Exercise passage:

▼

Orchestration Capabilities

1. DAG Generation

Starlake generates orchestration DAGs automatically from the dependency graph of load and transform jobs. No manual DAG writing is required.

# Generate all DAGs
starlake dag-generate

# Generate with options
starlake dag-generate --clean --domains --tasks --tags tag1

# Custom output directory
starlake dag-generate --outputDir /path/to/dags

2. Supported Orchestrators

Orchestrator	Execution Environments
Apache Airflow (2.4.0+)	Bash, Cloud Run (GCP), Dataproc (GCP), Fargate (AWS)
Dagster (1.6.0+)	Shell, Cloud Run (GCP), Dataproc (GCP), Fargate (AWS)
Snowflake Tasks	Snowpark SQL (native)

3. Automatic Dependency Resolution

Starlake parses FROM and JOIN clauses in SQL transform files to build a directed acyclic graph (DAG). Upstream tables always execute before downstream ones. Both load-to-transform and transform-to-transform dependencies are detected.

4. Dependency Strategies

Two strategies control how dependencies are executed:

Inline Dependencies

All upstream loads and transforms are included in the same DAG. Simpler, single point of execution.

options:
  run_dependencies_first: "true"

Data-Aware Scheduling (default)

Each DAG runs independently. Downstream DAGs are triggered when upstream datasets are updated:

Airflow: uses native Airflow Datasets.
Dagster: uses Multi Asset Sensors to monitor materializations.

options:
  run_dependencies_first: "false"

The dataset_triggering_strategy option controls when downstream DAGs fire:

Value	Behavior
`any` (default)	Any single upstream dataset update triggers the DAG
`all`	All upstream datasets must be updated before trigger
Custom expression	Boolean expression, e.g. `dataset1 & (dataset2 \| dataset3)`

5. Lineage Visualization

# Print dependency tree as text
starlake lineage --task kpi.order_summary --print

# Generate SVG (requires GraphViz)
starlake lineage --task kpi.order_summary --svg --output lineage.svg

# Other formats
starlake lineage --png --output lineage.png
starlake lineage --json --output lineage.json

# Column-level lineage
starlake col-lineage --task kpi.order_summary

Options: --all (include all tasks), --objects task,table,view (filter by type), --verbose (extra properties).

6. DAG Configuration Hierarchy

DAG references (dagRef) can be set at three levels. Each level overrides the one above:

Project Level

# metadata/application.sl.yml
application:
  dagRef:
    load: airflow_bash_load
    transform: airflow_bash_transform

Domain Level

# metadata/load/{domain}/_config.sl.yml
load:
  metadata:
    dagRef: airflow_bash_load

Table / Task Level

# metadata/load/{domain}/{table}.sl.yml
table:
  metadata:
    dagRef: airflow_bash_load

# metadata/transform/{domain}/{task}.sl.yml
task:
  dagRef: airflow_bash_transform

7. DAG Definition Structure

Each DAG definition lives in metadata/dags/ as a YAML file referencing a Jinja2 template:

dag:
  comment: "Daily sales pipeline"

▲

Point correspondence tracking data
▼

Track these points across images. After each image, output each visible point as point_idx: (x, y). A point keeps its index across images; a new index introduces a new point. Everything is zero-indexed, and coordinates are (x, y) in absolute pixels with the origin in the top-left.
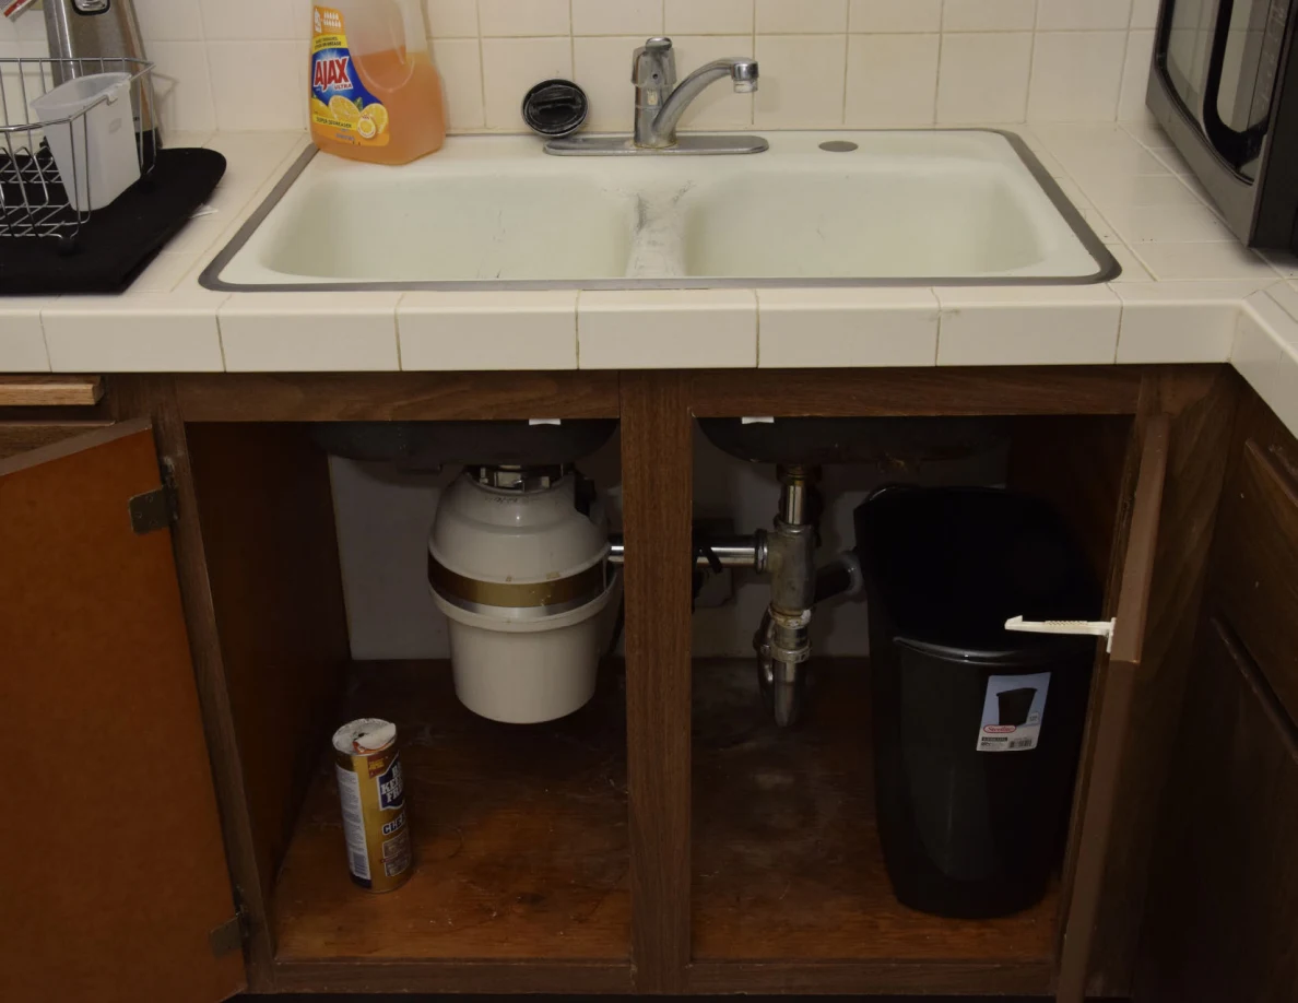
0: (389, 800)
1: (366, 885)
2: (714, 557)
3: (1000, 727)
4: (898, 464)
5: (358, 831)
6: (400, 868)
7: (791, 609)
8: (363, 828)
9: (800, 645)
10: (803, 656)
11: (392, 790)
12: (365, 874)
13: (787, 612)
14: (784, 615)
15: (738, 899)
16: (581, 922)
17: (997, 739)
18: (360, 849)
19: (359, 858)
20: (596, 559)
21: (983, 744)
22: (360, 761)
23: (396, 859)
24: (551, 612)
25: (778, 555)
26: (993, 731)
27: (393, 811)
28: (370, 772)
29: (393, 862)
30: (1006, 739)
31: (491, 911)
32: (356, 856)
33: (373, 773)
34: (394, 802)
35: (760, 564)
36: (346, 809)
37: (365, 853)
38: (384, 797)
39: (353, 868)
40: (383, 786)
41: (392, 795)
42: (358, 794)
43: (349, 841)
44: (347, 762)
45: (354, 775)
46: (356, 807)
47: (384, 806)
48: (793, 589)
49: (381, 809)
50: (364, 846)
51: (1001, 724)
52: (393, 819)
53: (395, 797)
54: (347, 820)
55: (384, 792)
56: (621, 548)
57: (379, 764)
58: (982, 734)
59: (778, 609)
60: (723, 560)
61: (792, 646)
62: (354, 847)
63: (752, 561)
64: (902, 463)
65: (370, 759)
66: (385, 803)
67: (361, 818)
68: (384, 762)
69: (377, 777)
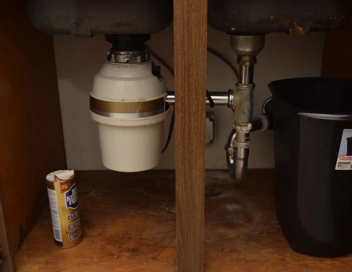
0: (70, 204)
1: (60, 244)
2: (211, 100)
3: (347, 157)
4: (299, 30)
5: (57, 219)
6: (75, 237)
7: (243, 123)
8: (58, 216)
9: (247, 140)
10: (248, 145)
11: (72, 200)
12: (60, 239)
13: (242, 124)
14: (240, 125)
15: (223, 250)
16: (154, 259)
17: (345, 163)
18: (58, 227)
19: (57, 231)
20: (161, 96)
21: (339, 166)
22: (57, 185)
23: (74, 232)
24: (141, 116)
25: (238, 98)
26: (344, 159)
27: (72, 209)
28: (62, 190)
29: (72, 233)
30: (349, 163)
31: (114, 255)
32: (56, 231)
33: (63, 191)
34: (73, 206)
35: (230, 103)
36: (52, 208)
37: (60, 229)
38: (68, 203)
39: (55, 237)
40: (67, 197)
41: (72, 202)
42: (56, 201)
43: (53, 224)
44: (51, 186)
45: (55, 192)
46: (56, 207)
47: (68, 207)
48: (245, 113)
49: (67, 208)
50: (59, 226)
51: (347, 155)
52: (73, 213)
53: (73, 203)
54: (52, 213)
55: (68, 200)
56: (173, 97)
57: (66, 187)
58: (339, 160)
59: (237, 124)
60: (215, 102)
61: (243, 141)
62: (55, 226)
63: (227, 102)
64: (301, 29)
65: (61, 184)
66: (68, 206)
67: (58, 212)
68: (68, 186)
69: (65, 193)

▲
▼

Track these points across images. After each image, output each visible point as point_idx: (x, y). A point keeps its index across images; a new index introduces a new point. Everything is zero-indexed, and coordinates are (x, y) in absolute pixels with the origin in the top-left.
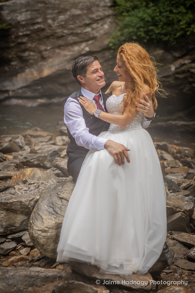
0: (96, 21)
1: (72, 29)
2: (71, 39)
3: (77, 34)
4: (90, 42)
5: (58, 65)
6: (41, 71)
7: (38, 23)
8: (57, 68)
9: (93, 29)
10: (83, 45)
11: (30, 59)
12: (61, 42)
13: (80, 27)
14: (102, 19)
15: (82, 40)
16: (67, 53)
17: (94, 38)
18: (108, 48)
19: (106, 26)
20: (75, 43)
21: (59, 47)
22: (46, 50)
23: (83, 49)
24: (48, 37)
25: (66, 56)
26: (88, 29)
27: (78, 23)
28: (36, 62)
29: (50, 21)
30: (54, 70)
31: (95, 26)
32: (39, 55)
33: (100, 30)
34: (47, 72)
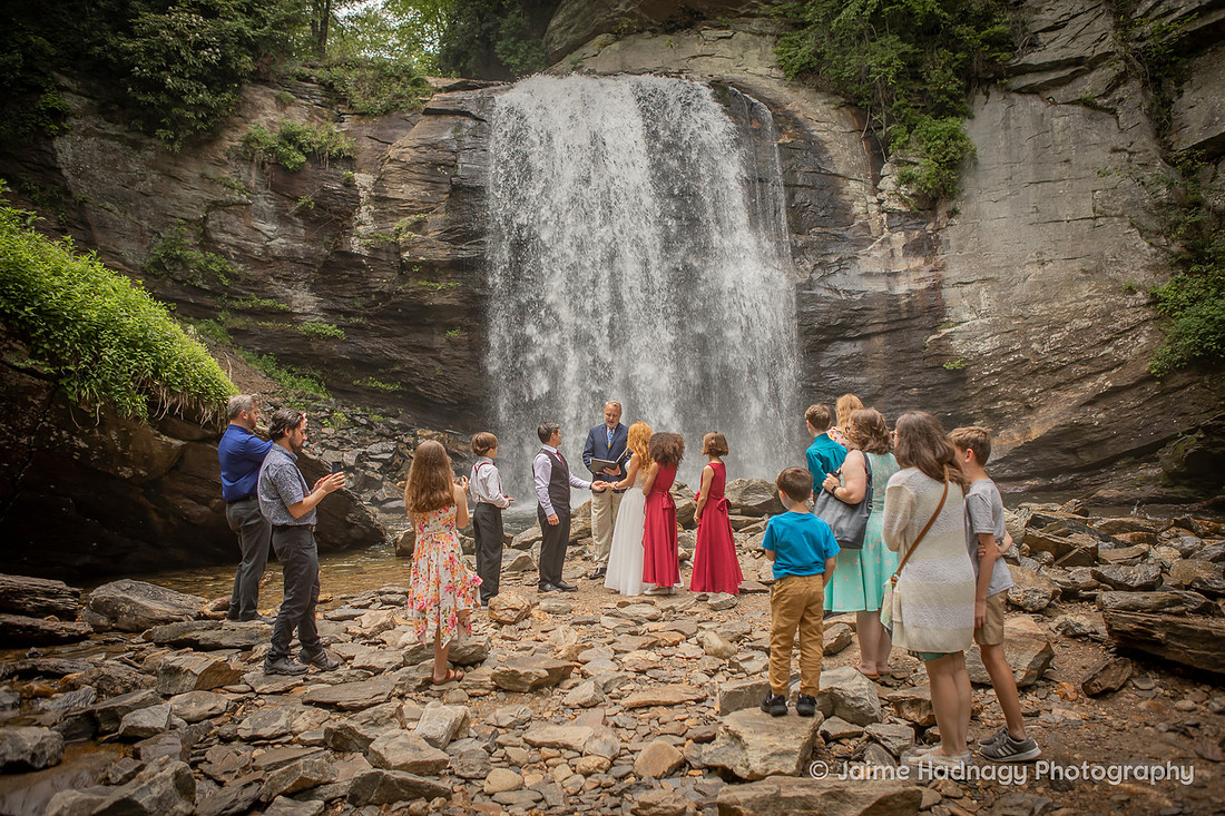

▲

Requirement:
Reproduce word for word the stretch of the Starlake orchestration text that runs from "2. Supported Orchestrators" up to and including "dependencies are detected.".

Answer to the exercise:
2. Supported Orchestrators

Orchestrator	Execution Environments
Apache Airflow (2.4.0+)	Bash, Cloud Run (GCP), Dataproc (GCP), Fargate (AWS)
Dagster (1.6.0+)	Shell, Cloud Run (GCP), Dataproc (GCP), Fargate (AWS)
Snowflake Tasks	Snowpark SQL (native)

3. Automatic Dependency Resolution

Starlake parses FROM and JOIN clauses in SQL transform files to build a directed acyclic graph (DAG). Upstream tables always execute before downstream ones. Both load-to-transform and transform-to-transform dependencies are detected.